Required actions
1: In the passage on earbud health monitoring:
(a) What is Mascolo's existing ERC-funded project called?
(b) What two things did that project show earbud microphones can pick up from wearers?
(c) Which three aspects of the devices does Mascolo call inexpensive?
2: Can you carry the passage on earbud health monitoring forward from its final sentence?

Extract to read
Researchers use this type of funding to verify the practical viability of scientific concepts, explore business opportunities or prepare patent applications.

Mascolo’s existing ERC-funded Project EAR was the first to demonstrate that the existing microphones in earbuds can be used to pick up wearers’ levels of activity and heart rate and to trace it accurately even when the wearer is exercising vigorously.

She now wants to build on this work by enhancing the robustness of these in-ear microphones and further improve their performance in monitoring human activity and physiology in 'real life' conditions, including by developing new algorithms to help the devices analyse the data they are collecting.

“There are currently no solutions on the market that use audio devices to detect body function signals like this and they could play an extremely valuable role in health monitoring,” said Mascolo. “Because the devices’ hardware, computing needs and energy consumption are inexpensive, they could put body function monitoring into the hands of the world's population accurately and affordably.”

Stored data:
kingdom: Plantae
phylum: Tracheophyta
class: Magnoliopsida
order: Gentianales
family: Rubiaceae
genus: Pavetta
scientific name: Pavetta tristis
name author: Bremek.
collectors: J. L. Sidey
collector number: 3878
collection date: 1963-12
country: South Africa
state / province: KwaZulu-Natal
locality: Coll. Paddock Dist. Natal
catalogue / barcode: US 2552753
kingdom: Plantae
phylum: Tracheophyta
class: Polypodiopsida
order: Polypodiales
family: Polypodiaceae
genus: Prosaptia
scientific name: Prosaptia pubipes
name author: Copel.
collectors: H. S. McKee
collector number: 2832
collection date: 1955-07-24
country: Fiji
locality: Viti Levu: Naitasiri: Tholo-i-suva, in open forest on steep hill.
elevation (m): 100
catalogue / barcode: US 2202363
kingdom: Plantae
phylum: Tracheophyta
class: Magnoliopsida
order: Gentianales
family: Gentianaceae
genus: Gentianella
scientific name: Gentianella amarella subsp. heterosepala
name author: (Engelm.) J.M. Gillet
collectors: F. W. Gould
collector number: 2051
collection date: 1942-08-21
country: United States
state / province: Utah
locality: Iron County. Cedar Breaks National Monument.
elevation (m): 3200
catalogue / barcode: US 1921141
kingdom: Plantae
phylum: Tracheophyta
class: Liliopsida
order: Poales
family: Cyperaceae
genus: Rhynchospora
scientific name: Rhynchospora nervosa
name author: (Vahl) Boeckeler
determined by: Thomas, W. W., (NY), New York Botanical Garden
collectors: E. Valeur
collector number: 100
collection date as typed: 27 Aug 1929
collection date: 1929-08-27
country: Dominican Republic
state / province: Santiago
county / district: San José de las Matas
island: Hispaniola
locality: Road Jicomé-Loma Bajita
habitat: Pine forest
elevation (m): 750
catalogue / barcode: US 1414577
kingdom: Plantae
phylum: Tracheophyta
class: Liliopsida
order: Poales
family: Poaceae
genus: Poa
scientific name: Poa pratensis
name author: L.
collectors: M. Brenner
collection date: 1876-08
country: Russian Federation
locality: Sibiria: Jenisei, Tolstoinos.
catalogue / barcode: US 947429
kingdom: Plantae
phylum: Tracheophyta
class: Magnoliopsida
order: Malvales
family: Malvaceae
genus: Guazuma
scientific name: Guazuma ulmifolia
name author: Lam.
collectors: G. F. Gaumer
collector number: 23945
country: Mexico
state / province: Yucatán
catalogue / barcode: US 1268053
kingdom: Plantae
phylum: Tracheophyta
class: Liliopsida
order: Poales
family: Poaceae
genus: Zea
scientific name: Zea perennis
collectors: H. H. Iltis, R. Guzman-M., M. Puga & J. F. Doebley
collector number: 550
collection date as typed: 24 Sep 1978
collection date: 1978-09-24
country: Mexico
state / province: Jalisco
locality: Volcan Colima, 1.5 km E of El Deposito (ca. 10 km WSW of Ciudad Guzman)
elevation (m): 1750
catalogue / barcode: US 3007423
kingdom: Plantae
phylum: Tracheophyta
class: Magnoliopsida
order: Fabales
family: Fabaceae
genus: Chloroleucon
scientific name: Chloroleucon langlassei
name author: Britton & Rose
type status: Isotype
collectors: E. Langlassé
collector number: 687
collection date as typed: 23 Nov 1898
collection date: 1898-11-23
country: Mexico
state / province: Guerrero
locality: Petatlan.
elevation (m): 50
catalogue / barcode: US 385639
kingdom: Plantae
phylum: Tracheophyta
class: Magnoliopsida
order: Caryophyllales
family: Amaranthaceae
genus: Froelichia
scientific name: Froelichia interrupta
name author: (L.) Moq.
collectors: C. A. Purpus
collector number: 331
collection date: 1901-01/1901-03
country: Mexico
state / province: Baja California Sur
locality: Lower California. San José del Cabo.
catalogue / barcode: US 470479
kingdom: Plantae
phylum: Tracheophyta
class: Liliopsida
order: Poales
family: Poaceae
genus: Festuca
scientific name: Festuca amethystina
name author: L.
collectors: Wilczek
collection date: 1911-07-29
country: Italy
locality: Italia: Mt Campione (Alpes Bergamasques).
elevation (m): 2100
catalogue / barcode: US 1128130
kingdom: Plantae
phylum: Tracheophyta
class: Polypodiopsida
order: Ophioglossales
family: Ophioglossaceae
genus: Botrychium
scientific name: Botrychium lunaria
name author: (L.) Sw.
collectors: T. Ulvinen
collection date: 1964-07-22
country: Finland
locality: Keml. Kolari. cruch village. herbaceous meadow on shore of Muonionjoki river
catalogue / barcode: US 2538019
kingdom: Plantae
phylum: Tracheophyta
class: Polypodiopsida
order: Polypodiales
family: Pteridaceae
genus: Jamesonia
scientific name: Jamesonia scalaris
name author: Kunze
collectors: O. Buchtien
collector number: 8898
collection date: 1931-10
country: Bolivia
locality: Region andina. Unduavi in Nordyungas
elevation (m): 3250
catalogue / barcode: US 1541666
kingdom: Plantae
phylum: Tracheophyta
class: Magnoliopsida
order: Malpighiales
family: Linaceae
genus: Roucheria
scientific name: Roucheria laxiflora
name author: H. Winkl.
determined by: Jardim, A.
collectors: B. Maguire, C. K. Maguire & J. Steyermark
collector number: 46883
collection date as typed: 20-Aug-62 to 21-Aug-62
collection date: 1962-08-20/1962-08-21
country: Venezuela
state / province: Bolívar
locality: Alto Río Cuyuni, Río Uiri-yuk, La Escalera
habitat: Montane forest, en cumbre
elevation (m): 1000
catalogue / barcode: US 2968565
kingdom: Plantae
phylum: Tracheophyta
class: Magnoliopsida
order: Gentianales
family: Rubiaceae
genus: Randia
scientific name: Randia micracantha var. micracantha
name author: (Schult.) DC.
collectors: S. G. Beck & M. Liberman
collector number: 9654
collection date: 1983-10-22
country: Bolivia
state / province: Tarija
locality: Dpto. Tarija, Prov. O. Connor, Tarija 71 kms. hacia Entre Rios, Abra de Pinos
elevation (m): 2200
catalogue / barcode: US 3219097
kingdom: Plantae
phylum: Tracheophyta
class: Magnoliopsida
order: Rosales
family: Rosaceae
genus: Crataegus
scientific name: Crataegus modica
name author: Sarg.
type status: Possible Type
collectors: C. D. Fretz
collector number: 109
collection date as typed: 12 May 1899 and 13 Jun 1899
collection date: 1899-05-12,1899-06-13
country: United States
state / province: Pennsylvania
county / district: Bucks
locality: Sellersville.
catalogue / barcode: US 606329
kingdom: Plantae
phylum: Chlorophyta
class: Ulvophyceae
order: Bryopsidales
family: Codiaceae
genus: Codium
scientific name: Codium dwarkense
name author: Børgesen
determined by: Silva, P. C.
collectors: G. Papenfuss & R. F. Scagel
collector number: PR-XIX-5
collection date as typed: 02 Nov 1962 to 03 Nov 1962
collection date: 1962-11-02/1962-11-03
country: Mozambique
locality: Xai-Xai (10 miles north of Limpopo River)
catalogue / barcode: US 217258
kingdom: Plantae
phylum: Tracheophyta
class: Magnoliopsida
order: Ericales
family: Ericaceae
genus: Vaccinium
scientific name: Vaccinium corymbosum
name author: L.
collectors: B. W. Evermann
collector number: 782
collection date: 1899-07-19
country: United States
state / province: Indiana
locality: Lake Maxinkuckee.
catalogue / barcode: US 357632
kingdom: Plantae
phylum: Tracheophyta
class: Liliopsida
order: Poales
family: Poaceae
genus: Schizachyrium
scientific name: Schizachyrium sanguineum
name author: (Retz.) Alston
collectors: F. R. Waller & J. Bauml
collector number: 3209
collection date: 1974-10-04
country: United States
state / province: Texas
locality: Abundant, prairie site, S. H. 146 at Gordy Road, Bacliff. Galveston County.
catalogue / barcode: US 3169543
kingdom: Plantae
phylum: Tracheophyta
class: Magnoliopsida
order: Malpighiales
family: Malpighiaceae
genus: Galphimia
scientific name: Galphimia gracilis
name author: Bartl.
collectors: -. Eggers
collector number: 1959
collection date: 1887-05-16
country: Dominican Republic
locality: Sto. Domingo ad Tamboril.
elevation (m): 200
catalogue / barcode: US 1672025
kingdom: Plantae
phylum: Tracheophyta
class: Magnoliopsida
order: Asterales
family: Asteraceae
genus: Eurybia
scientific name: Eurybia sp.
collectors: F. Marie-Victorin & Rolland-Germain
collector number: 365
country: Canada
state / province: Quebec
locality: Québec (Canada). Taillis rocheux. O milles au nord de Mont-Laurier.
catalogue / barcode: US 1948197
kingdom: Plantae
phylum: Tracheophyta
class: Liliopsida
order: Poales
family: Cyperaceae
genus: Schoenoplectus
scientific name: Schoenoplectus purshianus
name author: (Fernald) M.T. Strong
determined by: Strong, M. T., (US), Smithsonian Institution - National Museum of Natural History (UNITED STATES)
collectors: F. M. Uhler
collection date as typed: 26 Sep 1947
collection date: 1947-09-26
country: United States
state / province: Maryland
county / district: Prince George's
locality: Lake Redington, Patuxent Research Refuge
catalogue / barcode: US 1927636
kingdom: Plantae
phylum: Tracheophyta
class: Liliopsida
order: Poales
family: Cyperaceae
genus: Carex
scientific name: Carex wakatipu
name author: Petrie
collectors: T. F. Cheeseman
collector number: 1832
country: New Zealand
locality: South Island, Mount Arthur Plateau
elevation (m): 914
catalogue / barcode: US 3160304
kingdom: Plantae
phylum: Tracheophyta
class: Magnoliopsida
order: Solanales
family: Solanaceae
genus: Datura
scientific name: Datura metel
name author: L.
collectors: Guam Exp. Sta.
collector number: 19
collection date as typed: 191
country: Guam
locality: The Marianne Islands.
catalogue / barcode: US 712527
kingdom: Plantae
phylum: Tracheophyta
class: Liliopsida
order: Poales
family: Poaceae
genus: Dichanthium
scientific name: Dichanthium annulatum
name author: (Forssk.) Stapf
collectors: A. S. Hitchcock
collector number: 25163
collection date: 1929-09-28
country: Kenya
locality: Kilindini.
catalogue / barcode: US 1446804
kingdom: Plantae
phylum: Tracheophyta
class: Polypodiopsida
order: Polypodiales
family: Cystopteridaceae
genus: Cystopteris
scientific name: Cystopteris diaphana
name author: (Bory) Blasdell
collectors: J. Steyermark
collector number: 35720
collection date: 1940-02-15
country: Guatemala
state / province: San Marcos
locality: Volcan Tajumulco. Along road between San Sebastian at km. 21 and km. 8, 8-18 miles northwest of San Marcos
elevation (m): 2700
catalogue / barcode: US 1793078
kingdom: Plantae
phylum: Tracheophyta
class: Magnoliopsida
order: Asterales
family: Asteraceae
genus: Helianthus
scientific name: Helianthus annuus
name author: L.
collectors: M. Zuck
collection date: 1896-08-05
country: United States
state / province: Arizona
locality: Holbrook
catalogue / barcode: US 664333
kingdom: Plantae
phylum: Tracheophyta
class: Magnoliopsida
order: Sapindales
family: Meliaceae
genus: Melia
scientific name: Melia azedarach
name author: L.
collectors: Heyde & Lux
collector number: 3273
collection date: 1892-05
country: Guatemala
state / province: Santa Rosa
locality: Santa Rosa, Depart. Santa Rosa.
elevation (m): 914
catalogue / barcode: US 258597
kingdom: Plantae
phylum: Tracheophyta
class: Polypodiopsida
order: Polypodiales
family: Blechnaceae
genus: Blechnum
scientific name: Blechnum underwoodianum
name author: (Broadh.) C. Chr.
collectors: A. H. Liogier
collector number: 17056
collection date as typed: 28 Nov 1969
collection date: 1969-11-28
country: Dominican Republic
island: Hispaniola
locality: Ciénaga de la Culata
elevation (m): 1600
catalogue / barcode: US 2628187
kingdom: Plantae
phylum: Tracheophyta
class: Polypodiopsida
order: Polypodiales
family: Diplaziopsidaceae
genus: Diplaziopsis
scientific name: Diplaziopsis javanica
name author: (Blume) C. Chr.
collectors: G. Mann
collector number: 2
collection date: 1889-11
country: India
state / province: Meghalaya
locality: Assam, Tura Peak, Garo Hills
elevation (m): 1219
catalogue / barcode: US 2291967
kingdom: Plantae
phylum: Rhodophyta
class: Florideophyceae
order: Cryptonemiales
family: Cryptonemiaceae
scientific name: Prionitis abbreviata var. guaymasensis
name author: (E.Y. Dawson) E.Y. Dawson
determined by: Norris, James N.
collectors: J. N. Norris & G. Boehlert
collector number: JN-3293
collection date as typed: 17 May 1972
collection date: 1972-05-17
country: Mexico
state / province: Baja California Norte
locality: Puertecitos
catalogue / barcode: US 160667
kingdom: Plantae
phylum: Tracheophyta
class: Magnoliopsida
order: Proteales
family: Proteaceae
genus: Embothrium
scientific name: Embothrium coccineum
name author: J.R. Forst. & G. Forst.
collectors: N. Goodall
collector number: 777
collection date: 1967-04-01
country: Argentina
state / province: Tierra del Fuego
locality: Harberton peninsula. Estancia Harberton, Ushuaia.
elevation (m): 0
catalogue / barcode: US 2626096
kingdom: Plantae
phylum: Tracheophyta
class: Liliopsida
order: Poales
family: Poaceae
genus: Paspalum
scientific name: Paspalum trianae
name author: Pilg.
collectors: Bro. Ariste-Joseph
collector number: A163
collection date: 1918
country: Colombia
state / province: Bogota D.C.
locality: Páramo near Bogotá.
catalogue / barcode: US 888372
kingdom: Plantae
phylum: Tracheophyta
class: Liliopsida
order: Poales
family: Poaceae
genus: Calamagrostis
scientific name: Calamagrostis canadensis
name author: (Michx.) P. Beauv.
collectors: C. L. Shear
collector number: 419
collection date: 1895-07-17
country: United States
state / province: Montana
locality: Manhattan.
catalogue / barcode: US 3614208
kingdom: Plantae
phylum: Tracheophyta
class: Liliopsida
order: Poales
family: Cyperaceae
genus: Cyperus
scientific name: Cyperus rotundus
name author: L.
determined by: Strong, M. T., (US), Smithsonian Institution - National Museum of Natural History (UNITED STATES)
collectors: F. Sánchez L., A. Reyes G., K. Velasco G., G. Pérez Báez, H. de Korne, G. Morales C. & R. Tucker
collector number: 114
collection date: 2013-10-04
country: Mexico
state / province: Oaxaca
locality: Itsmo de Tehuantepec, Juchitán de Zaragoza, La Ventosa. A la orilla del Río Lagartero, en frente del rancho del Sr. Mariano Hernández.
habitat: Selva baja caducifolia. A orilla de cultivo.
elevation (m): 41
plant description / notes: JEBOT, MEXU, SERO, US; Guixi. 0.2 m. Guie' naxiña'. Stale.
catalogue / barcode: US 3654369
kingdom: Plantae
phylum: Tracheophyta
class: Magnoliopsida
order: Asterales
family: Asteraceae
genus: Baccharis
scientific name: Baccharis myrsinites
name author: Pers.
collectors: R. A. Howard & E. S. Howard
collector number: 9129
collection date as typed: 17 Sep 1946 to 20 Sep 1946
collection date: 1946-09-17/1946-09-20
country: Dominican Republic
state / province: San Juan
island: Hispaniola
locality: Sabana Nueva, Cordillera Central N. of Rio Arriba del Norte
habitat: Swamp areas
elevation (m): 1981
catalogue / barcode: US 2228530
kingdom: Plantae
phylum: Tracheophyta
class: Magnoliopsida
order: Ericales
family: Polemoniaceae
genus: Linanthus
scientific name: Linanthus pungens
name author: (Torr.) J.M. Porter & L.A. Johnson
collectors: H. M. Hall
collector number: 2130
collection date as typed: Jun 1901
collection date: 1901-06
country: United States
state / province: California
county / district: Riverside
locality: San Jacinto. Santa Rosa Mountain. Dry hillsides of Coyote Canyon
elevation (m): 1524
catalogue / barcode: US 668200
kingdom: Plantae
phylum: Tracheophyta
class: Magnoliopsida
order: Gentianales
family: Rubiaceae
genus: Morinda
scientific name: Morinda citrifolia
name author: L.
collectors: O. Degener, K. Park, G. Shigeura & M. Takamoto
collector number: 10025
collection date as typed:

Exercise results
1:
(a) Project EAR
(b) Their levels of activity and their heart rate
(c) Hardware, computing needs and energy consumption

2:
Professor Manish Chhowalla from the Department of Materials Science and Metallurgy was awarded a Proof of Concept Grant to demonstrate large-scale and high-performance lithium-sulfur batteries.

“Our breakthrough in lithium-sulphur batteries demonstrates a future beyond lithium-ion batteries; moving away from the reliance on critical raw materials and enabling the electrification of fundamentally new applications such as aviation,” said Dr Ismail Sami, Research Fellow in Chhowalla’s group. “This Proof of Concept will help us take the essential commercial and technical steps in bringing our innovation to market.”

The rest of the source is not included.